DR. Patricia Burnham
Art Historian and Friend
The year was 1987. Elsa Honig Fine, Editor and Publisher of Woman’s Art Journal, decided to publish an article about Theresa Bernstein at the behest of many women artists. She contacted her colleague and close friend in Boston, Alicia Faxon, and asked her to write the article. Dr.Faxon was the perfect person to do it, but she was swamped with a major project and couldn’t comply, so she asked me to take her place. I was somewhat reluctant because of other commitments and also because I was immersed in eighteenth and nineteenth century American art. Fine and Faxon persuaded me that it was a doable proposition that ended up greatly expanding my purview. Geographically situated, I trotted down to have lunch with Theresa, and later interviewed her in Gloucester. Not only was I impressed with her art, but we bonded almost immediately. We did a lot of talking throughout the years–about art, of course, but also about relatives, politics, history, our lives, and much else. Theresa shared many of her concerns with–stories about their poverty during their early years, her bitterness about people who stole some of her works, her intense desire to get people to buy her work, and many other issues. Such an interesting, wonderful person!

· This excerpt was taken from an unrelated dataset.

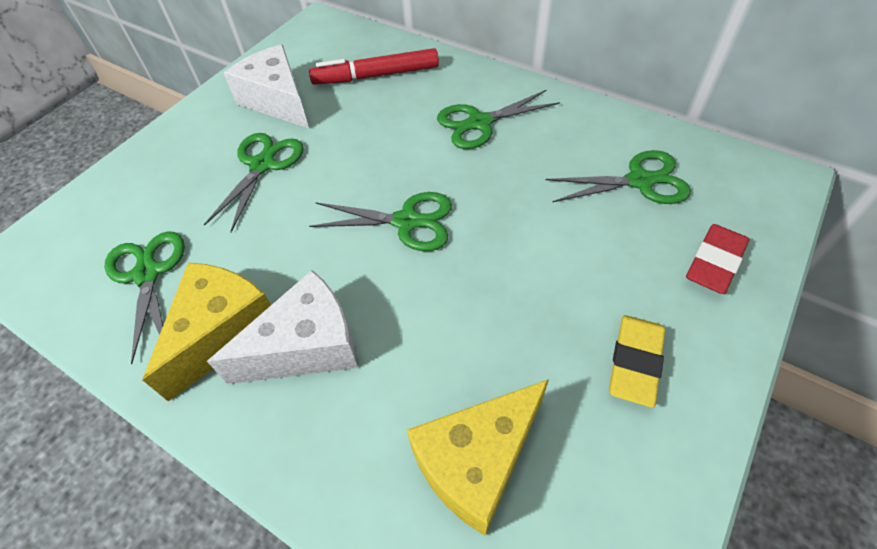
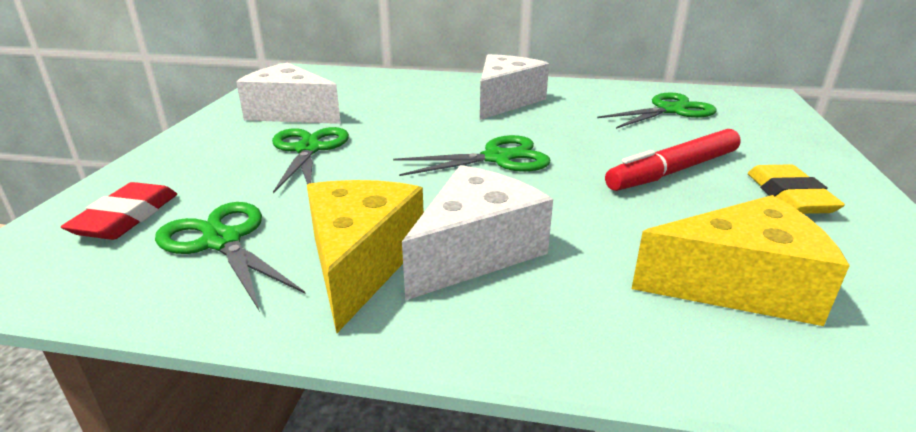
camera: 25 degrees left, 25 degrees down
red marker [309,48,439,85] -> red marker moved to [605,129,741,191]
yellow cheese [407,379,549,536] -> yellow cheese turned 120 degrees counterclockwise [632,195,850,326]
green scissors [437,90,560,149] -> white cheese [480,54,549,120]
red eraser [686,224,749,294] -> red eraser moved to [61,182,177,240]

At the same time, Dr. Fine asked me to visit H. Girard Jackson (known then as now as Jerry Jackson) in Stamford (very convenient) and take a look at his large collection of Theresa’s work and that of her husband, William Meyerowitz. I was overwhelmed with the high level of the art. Another friendship blossomed.

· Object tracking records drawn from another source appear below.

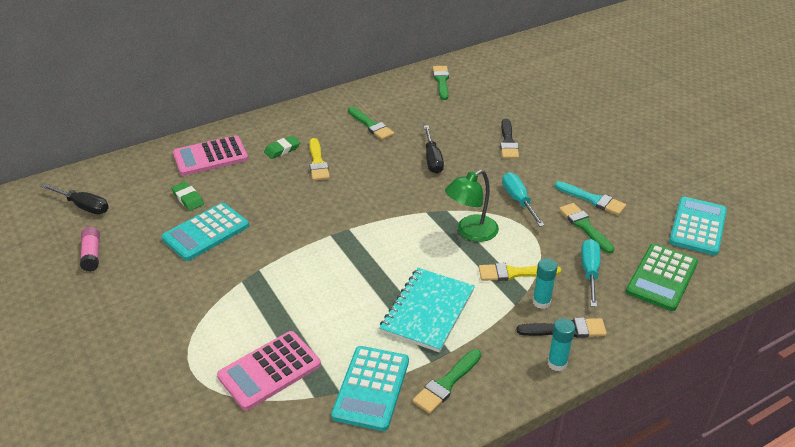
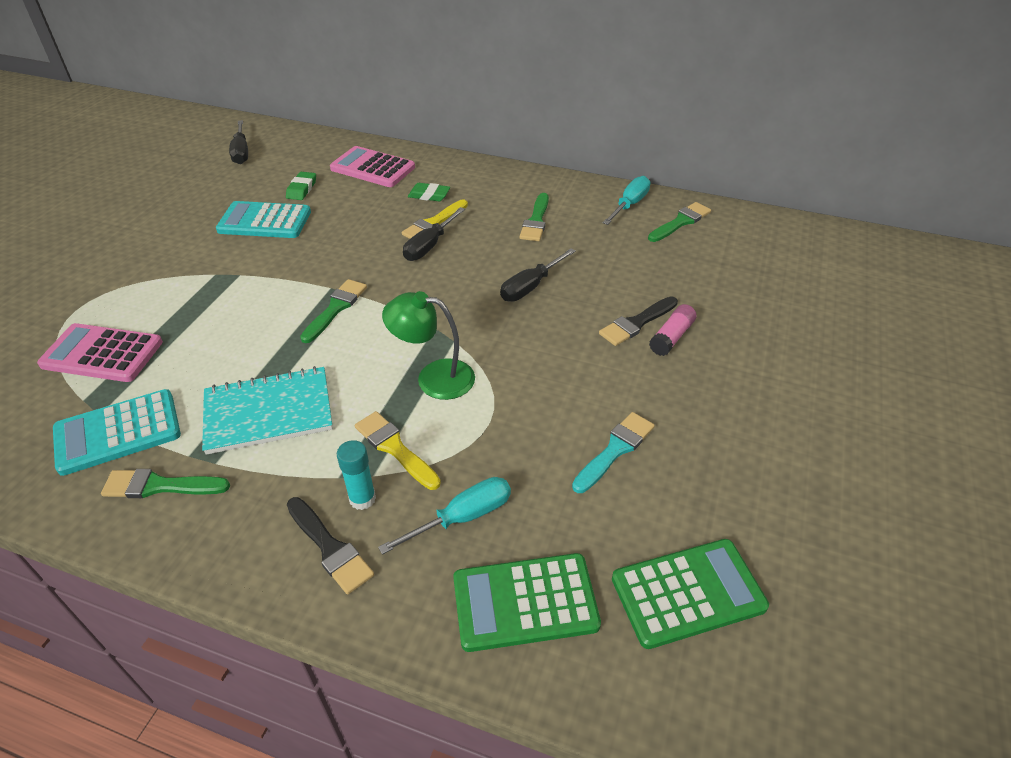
camera: 50 degrees right, 5 degrees up
pink glue stick [80,227,100,272] -> pink glue stick moved to [649,304,696,356]
turquoise screwdriver [502,172,545,227] -> turquoise screwdriver moved to [603,176,651,225]
turquoise glue stick [547,318,575,371] -> none
turquoise brush [555,181,626,215] -> turquoise brush turned 135 degrees counterclockwise [572,412,655,493]
green brush [559,203,614,254] -> green brush moved to [300,279,367,343]
turquoise calculator [669,196,727,256] -> green calculator [612,539,769,649]
none -> black screwdriver [403,207,465,261]

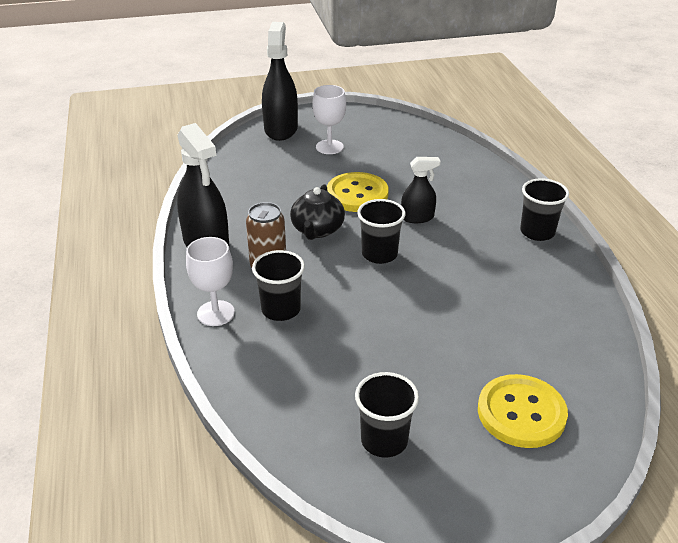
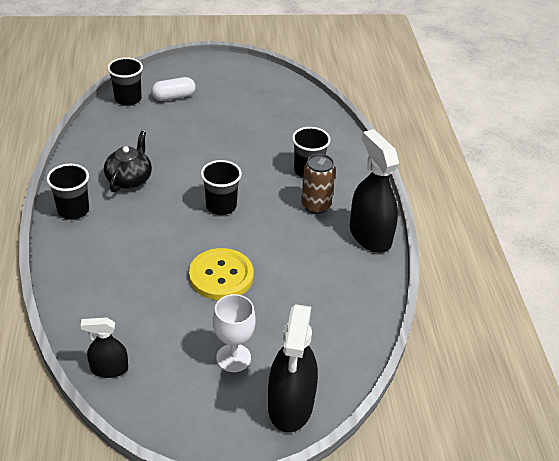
camera: 175 degrees left, 5 degrees up
white goblet [186,237,235,326] -> none
black teapot [290,184,345,240] -> black teapot moved to [104,131,152,192]
black cup [355,372,419,458] -> black cup moved to [107,57,143,106]
black spray bottle [401,157,441,223] -> black spray bottle moved to [81,317,128,378]
yellow button [478,374,568,448] -> white capsule [151,77,196,101]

The article was published in the Fall 1988/Winter 1989 issue. By that time, I had moved to Austin, Texas, to take up a position at The University of Texas. Theresa was not pleased when I moved to Texas, but we managed to keep up our friendship via letters, phone calls, and visits on my part two or three times a year. In between, I got to see most of her large exhibitions and was often asked to give a talk. I missed seeing Joan Whalen’s earliest exhibition on 57th Street and Michelle Cohen’s Echoes of New York: The Paintings of Theresa Bernstein (Museum of the City of New York), but I eventually caught up with them–two more admirable women. In 1995, I was invited to curate the exhibition Theresa Bernstein: People and Places–A Retrospective at the Philadelphia Museum of Judaica, Congregation Rodeph Shalom, in Philadelphia and asked to speak at Shabbat. Such a privilege!

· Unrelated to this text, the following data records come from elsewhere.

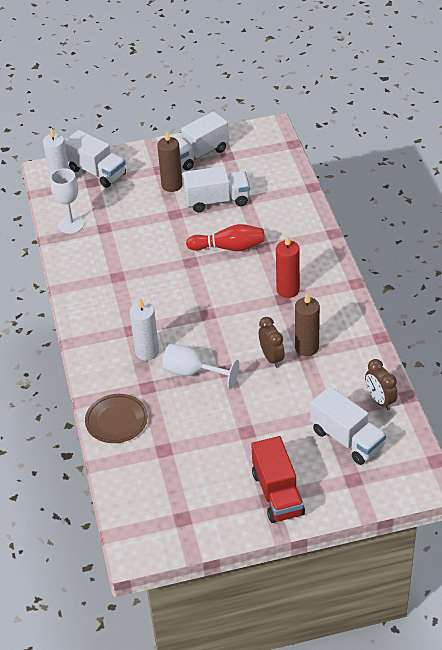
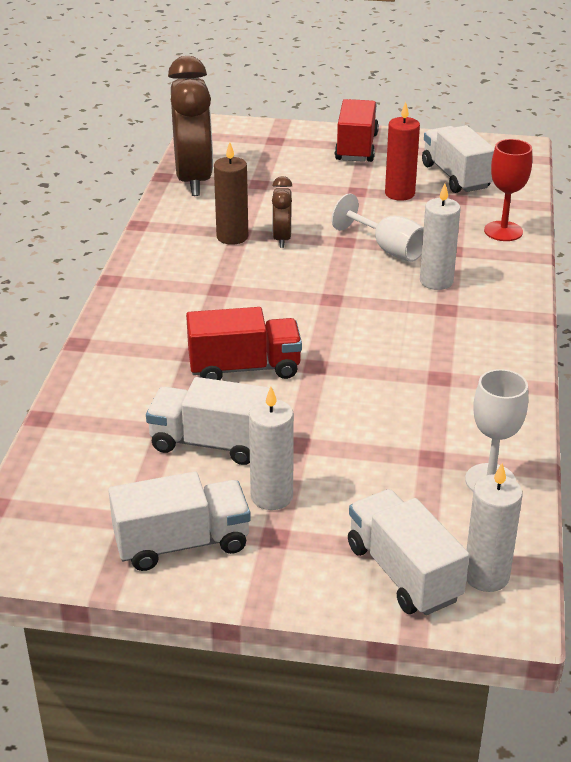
camera: 160 degrees left, 10 degrees down
brown plate [85,394,148,443] -> red goblet [484,139,532,241]
brown candle [157,132,183,192] -> white candle [249,387,294,510]
red bowling pin [186,224,265,251] -> red truck [186,307,302,380]
red candle [276,235,300,298] -> red candle moved to [385,102,420,201]
white truck [310,386,386,465] -> white truck moved to [422,125,495,193]
brown clock [365,359,398,410] -> brown clock [168,56,213,196], size x2.08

To our amazement, Theresa remained a robust and active centenarian for some time, but eventually the end was just around the corner. Jerry Jackson kept me alerted to her condition. I sped to New York sometime in late 2000 or early 2001, to say good-bye to her in her apartment. Theresa died on Tuesday, February 12, 2002, at Mount Sinai Hospital. The funeral took place on Sunday. To my utter surprise, I was asked to speak. The tears ran down my cheeks, but I knew what to say.